それはいきなり出張の案件で、泊りで某東北地方の県に行ってほしいというものだった。
工作の内容は簡単に言うと現在男性のターゲットにすでに女性の工作員が接触しているので、次回で連絡先を交換したい。その際に現在の女性工作員の友人役としてその場で連絡先交換をバックアップしてほしいというものだった。
初回の仕事だから、先輩工作員と一緒の案件に入って工作を実際に見て学んでほしいという意図があったようだ。
翌週のスケジュールだったため、すぐにできますと返信すると、詳細はまた別途送るとの返事が来たため待つことにした。
同じタイミングで別の男性の担当者の方からもメールが来ていた。
その方は役員ポジションの男性で、面接のときに最後だけあいさつに来た人だった。
私が工作員として新しく入ったことへの歓迎と激励、期待していますという内容と共に、「突然だけど明日って昼間空いていないかな?1時間くらい。15時~から可能だと嬉しいです。」という一文が書いてあった。
「こちらこそどうぞよろしくお願いします。明日空いています。15時~可能です。」と返事をした。
すると「明日、代官山のネイルサロンに行ってほしいのです。ネイルはなんのメニューでもOKです。自分の好きなようにやってもらって。予約はこっちでとるから行くだけでOK。この下の住所の場所に15時に行ってね。終わったら連絡して。俺が近所の喫茶店にいるつもりだから合流しよう。」という返事が来た。
ネイルサロンに行くだけでいいのか…楽だなと思い、翌日指定された住所のサロンに行った。
そこはネイルサロンというよりは小綺麗なマンションの一室で、インターフォンを押して予約してある旨を伝える。
女性の明るい声と共にオートロックの解除がされる。
エレベーターで該当階に行き、更に部屋の前のチャイムを鳴らすと女性が出てきた。
「お待ちしておりました!今日はよろしくお願いいたします。」という満面の笑みで出てきたのは40半ばくらいの細身の女性だった。

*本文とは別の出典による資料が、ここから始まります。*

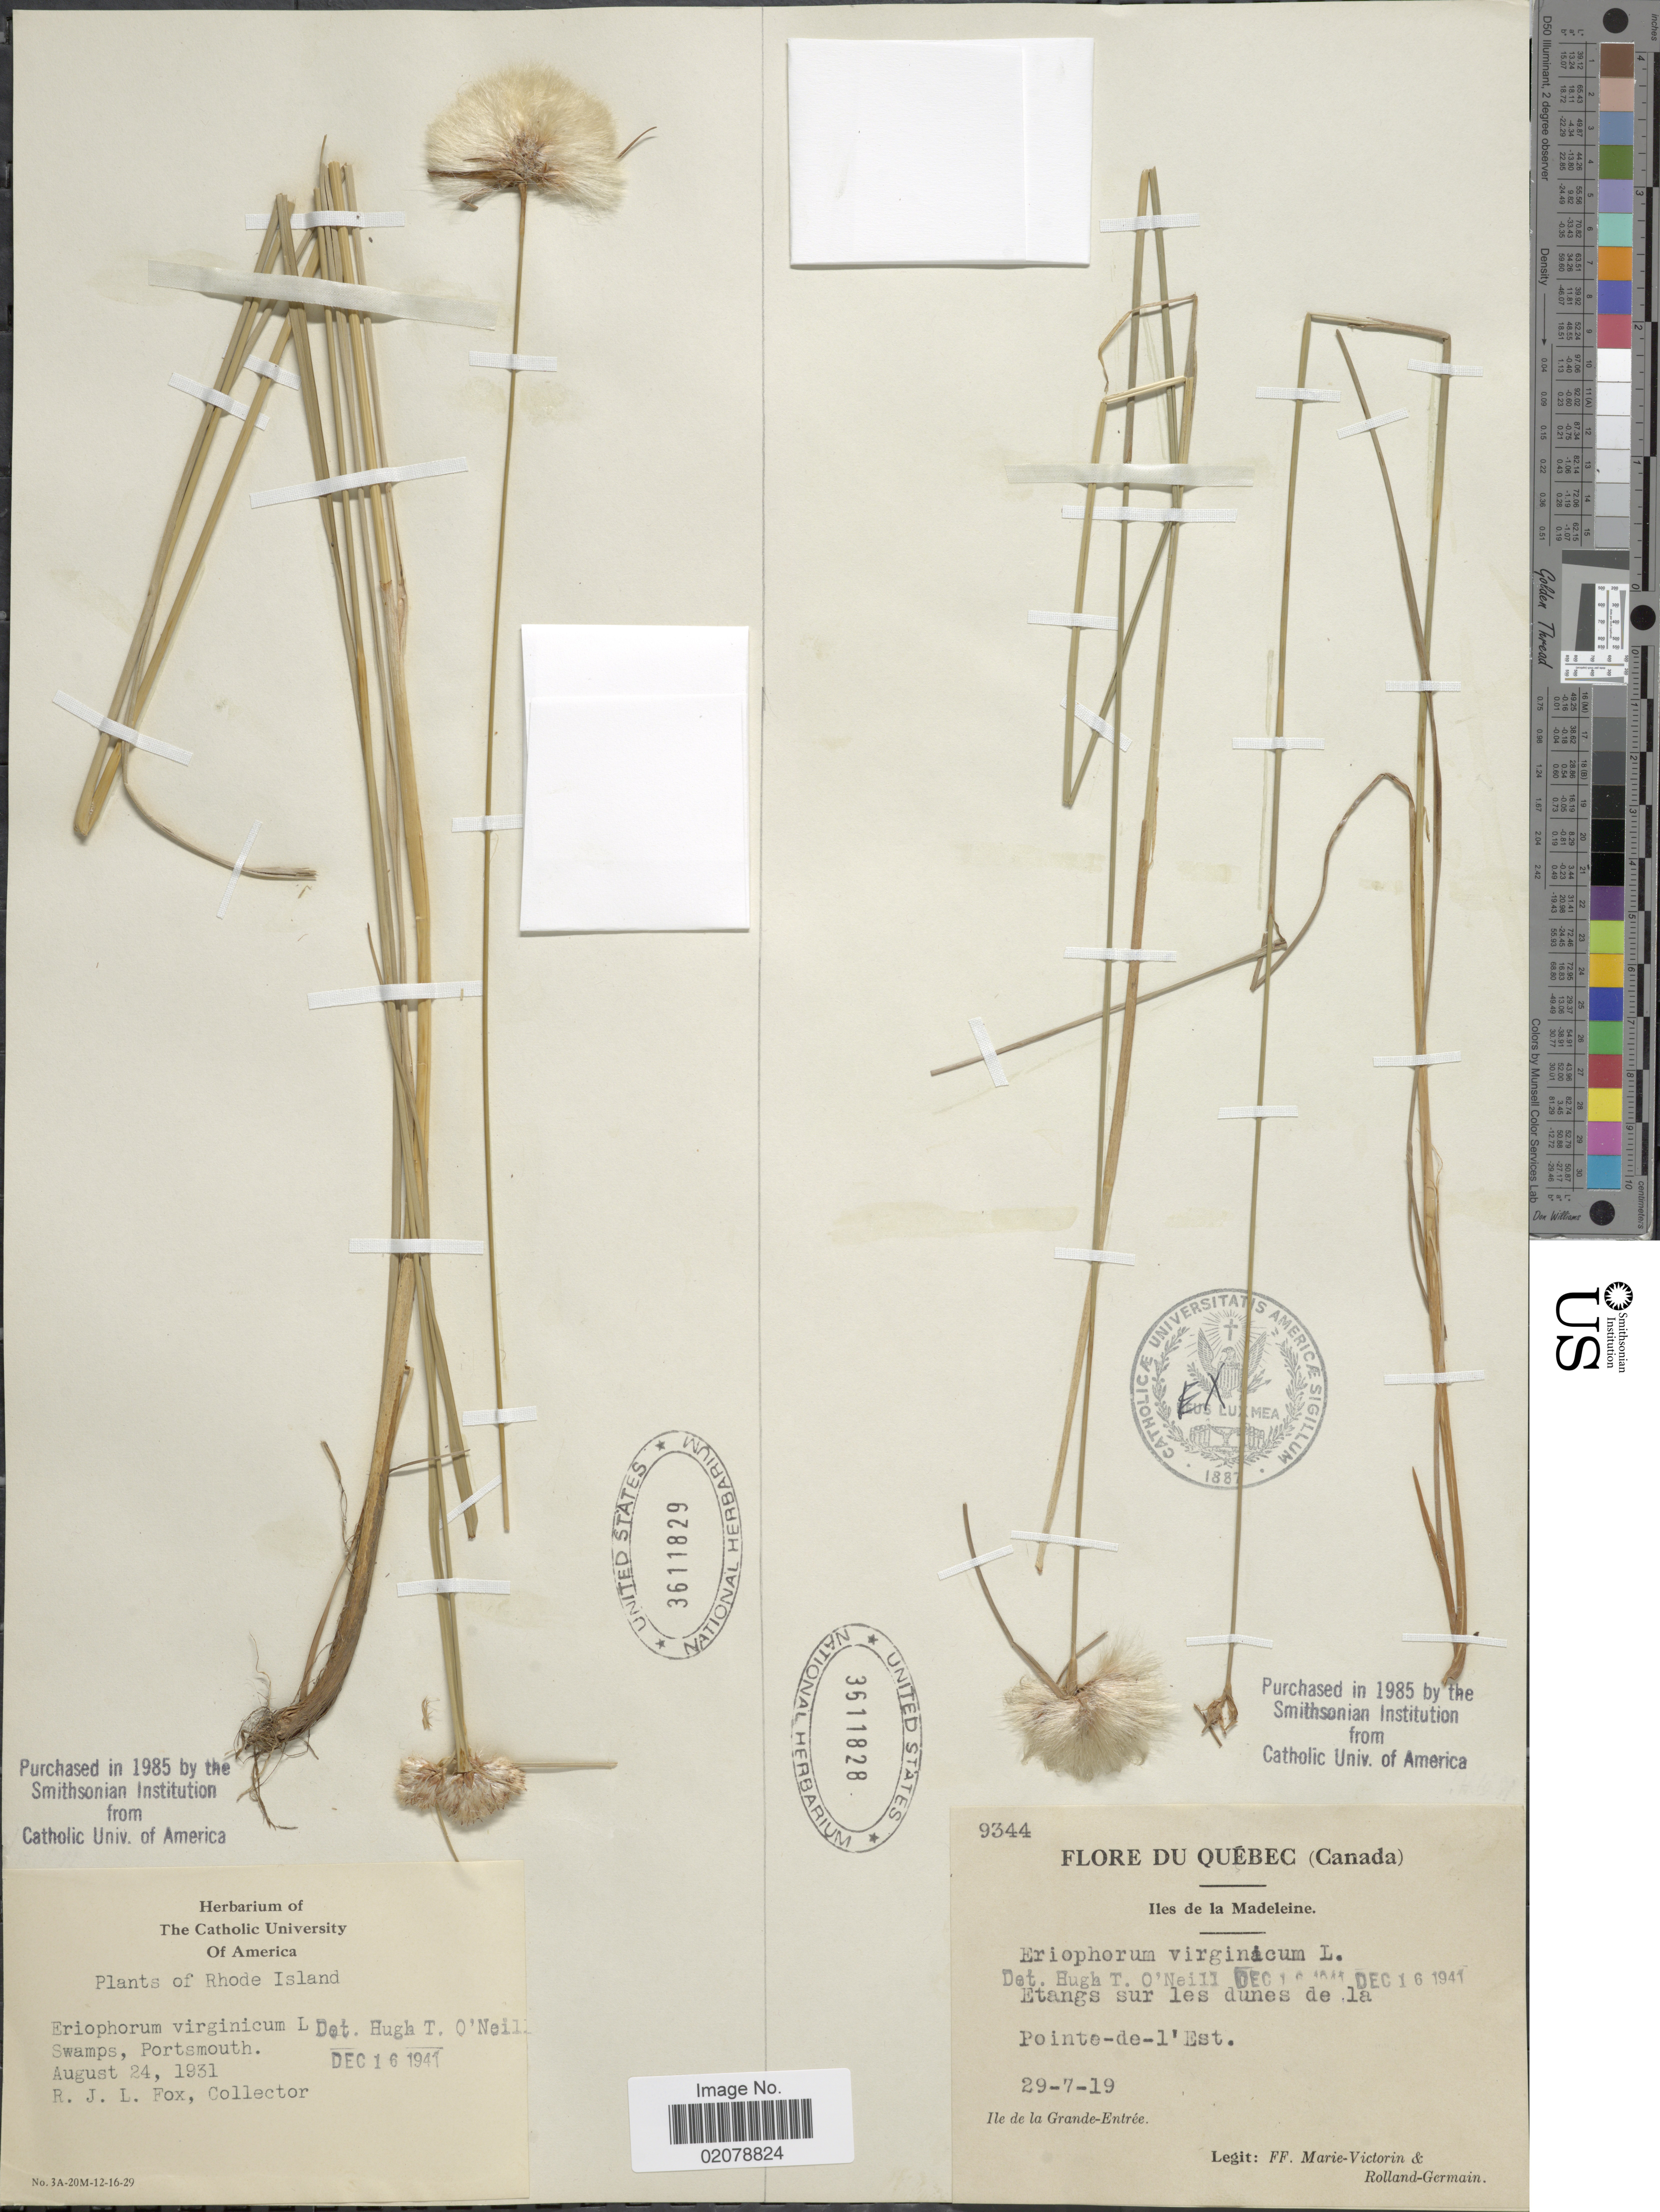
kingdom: Plantae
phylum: Tracheophyta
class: Liliopsida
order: Poales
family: Cyperaceae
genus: Eriophorum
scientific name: Eriophorum virginicum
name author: L.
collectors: F. Marie-Victorin & Rolland-Germain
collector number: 9344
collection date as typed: Transcribed d/m/y: 29/7/19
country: Canada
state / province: Quebec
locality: Iles de la Madeleine. Etangs sur les dunes de la Pointe-de-l'Est. Ile de la Grande-Entrée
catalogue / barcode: US 3511828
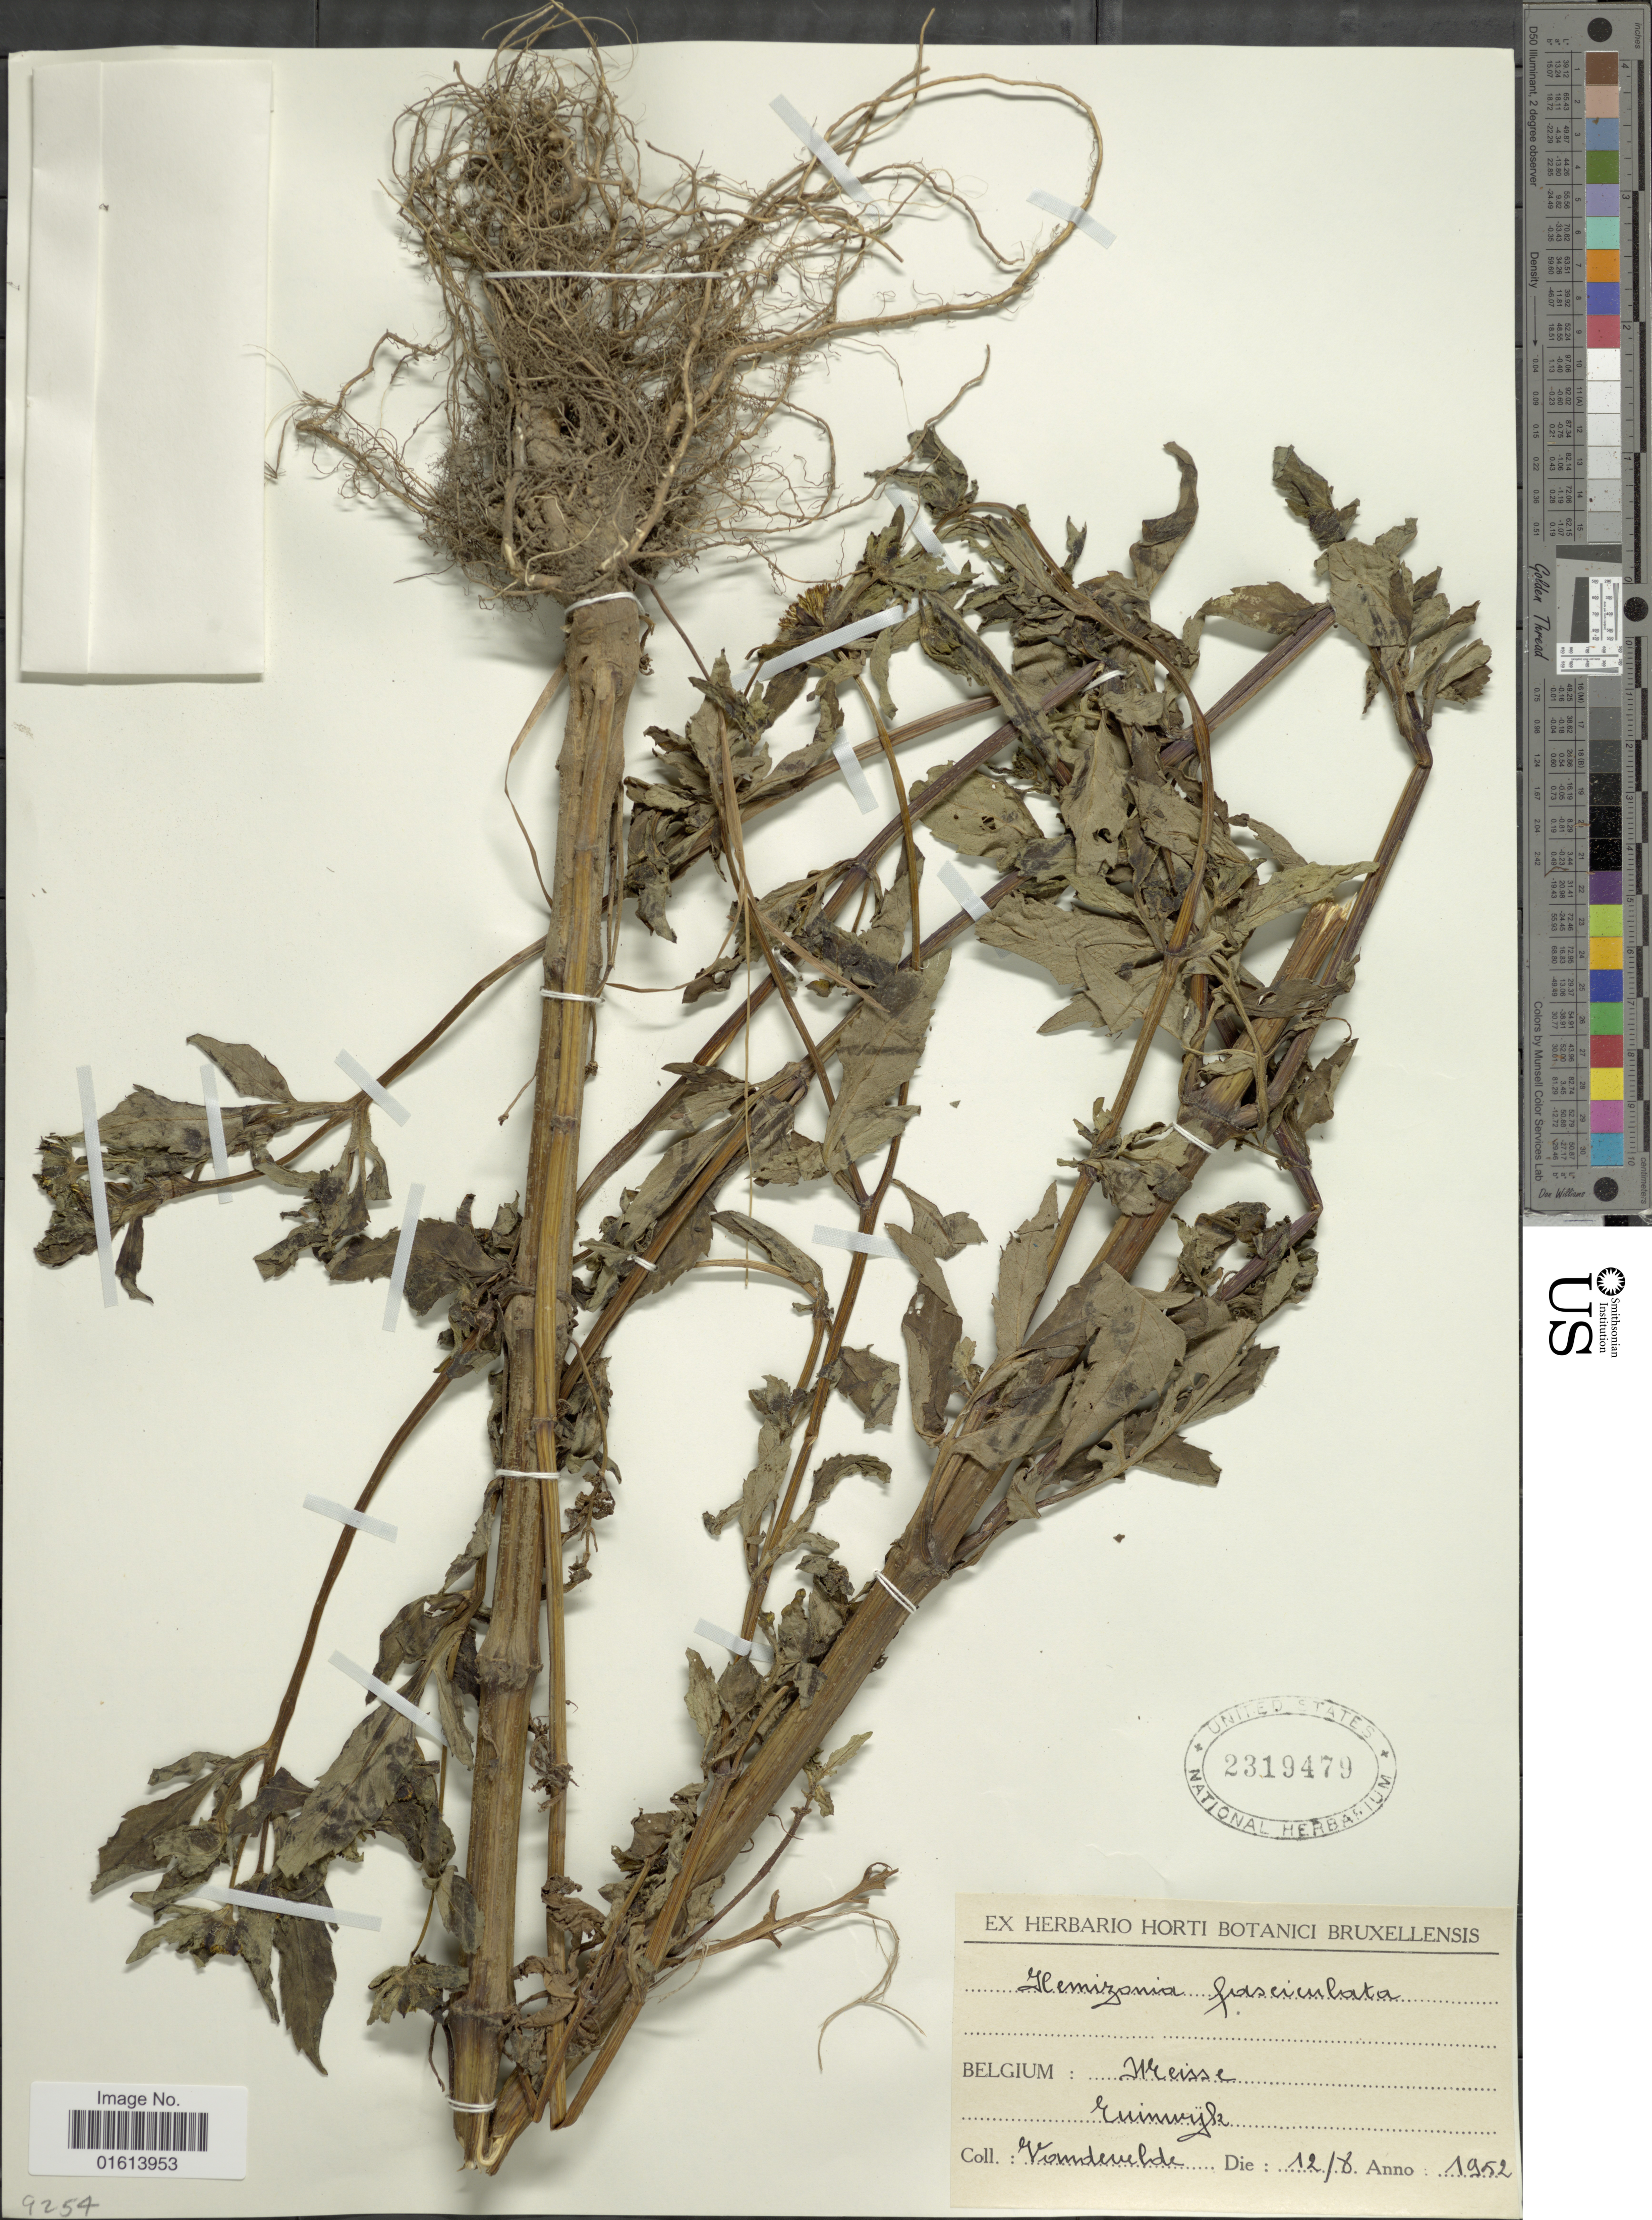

やはりここはマンションの一室で、中にはその女性しかいない。
ただ、人が住んでいるような状態ではなく内装はサロン仕様になっていた。
私はあまり派手はネイルをしたくなかったので、無難にオフィスにもしていけるようなデザインのジェルネイルをしてほしいとオーダーした。
女性はおそらく自身の今までの作品のポートレートを見せながら「こんな感じでいかがでしょうか?」と勧めてくれた。私はそれと同じでいいと言って施術に入った。
相手の女性と何を話してよくて、何を話してはいけないかなど全くわからないまま、女性と雑談をした。
女性は今まで趣味でネイルアートをやっていたのだが、念願かなってサロンを開くことができたと嬉しそうに語ってくれた。
私はこの人が一体何の案件のどのような立場の人なのか見当もつかないまま、雑談を続けた。
施術が終わり、ネイルの仕上がりはとても綺麗だった。料金を支払うとその女性は笑顔で「またお待ちしてます」と見送ってくれた。
そのマンションから少し離れたところで担当者の男性に電話すると、駅前の喫茶店にいるからそこに来てと言われた。
喫茶店に着くと奥に男性が一人座っていた。目が合うと手を振るアクションをされたので、会釈をして席まで向かった。
「お疲れさまね。なんか飲む?どうだった?爪綺麗にしてもらえた?」と言いながら男性は私に封筒を渡してきた。
「あとこれ、今日のバイト代と交通費1000円、あとあのサロンの料金払ってもらった分が入ってるから中身確認して」
中には合計で1万が入っていた。
「確認しました。ありがとうございます。あと、カフェラテお願いします。あの、今日のあれって何だったんですか?」と聞いた。
「あー今日のあれはね、あのさっきネイルしてくれた人の旦那が依頼者なの。不倫相手と再婚したいから別れたいって。で、もういろいろ済んだ後なんだけど、離婚して一人でやっていくために念願のサロンのオープンしたから、人気があるって思わせてあげて自立できるように今サクラを行かせてるの。ありがとうね」
さっきの人、別れさせ屋工作に巻き込まれてるなんて、傍目から見たら全くわからない上に、あの人自身も全く思わないだろうなと思った。
あんな善人ぽい普通の人が巻き込まれるなんて、何の因果なんだろうと怖くなった。
ただ同時に私は直接ではないにしてもさっきの人を攻撃する側の勢力に加担しているということも頭をよぎったが、その時の私はもう次の仕事が入ってきていたので流れが止まることはなかった。